My sister would look at me and in her eyes I could see her questioning her son's future. And I would say, "He will be fine. He will recover. We will get him back" And then I would turn away and pray over and over again , "Please don't make me a liar. Please don't make this a lie". And I would turn back and we would bend over that bed and care for Brev. Then we would sit and stare.
Every night when my sister thought I was asleep, she would crawl into that bed, wending her way through all of the lines and tubes. She would curl her body around her son and she would weep as silently as she could. And I would lay there 2 feet away and make demands of a God that I haven't spoken to in a long while. I was helpless in my humanity. I was lost as an Aunt. I was a broken hearted sister.

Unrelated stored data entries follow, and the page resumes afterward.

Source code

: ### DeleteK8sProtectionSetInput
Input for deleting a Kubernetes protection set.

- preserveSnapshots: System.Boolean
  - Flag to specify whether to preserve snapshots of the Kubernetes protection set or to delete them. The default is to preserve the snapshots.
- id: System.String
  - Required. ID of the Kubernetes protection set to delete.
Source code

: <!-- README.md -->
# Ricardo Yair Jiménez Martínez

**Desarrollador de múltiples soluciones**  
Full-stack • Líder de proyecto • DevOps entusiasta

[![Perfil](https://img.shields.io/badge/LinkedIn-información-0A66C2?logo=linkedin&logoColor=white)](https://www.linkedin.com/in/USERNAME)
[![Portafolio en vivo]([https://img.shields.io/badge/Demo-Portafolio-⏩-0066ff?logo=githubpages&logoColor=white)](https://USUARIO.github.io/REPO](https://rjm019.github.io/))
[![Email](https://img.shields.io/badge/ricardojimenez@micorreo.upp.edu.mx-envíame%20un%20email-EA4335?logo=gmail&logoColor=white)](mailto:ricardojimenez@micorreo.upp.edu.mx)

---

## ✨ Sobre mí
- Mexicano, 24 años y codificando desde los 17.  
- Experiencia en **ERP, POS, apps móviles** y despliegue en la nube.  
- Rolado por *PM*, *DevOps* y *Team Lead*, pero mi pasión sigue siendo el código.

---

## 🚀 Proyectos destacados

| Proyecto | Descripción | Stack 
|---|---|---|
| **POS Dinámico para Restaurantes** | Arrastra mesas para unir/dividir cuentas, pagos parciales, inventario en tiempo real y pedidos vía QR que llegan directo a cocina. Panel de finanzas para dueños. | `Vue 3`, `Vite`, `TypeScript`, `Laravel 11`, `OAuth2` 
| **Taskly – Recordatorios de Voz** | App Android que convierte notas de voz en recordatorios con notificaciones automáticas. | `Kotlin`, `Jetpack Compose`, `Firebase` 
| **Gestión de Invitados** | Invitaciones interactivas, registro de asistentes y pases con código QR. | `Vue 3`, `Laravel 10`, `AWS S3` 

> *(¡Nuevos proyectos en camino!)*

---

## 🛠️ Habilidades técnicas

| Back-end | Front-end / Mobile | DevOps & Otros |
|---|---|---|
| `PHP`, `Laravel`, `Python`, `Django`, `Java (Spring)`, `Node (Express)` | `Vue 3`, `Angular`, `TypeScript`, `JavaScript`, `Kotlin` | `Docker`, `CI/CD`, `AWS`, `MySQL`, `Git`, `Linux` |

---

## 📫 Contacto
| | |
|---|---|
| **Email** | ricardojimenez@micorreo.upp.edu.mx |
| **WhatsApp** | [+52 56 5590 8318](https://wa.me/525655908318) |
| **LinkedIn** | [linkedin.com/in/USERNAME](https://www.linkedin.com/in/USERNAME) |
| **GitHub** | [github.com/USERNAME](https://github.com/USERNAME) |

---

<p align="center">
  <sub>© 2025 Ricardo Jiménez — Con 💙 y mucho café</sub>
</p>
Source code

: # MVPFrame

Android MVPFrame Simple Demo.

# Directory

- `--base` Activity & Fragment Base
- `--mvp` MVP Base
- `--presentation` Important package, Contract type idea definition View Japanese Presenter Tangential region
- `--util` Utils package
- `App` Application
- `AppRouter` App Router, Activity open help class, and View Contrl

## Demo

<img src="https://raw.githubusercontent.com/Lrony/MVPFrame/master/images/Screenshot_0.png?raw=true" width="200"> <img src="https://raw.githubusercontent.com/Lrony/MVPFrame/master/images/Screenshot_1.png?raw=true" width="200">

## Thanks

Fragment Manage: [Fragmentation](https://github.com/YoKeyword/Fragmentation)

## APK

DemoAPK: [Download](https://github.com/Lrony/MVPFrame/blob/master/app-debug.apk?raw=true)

Then, one morning Brevin opened his eyes and freaked out. I mean he kind of lost it a bit. There would be worse fits to come thanks to the steroids, but I believe this episode was what I had been praying for. Because he was afraid. He was with it enough to know that he wasn't at home, that the stuff on his body could not mean good things. I had to yell at the nurse to turn on a light and I will confess to not being all that nice about it. But the minute Brev saw Melissa's face clearly he backed down and we were able to talk to him a bit about what was happening. I knew then and there that if he could nearly sit straight up and start yanking things that we were probably going to be ok. I knew that if he was there enough to know that he should be afraid that we were going to have him back.

There would be more hard times. But I would hang on to the look on his face when he saw his Mommy. I would remember that I asked God for a sign and he freaked out. I'll take it,  I wasn't in the position to be too picky.


  1. Oh, poor kid. *hugs to all* My thoughts are with you.

  2. Oh, poor kid. *hugs to all* My thoughts are with you.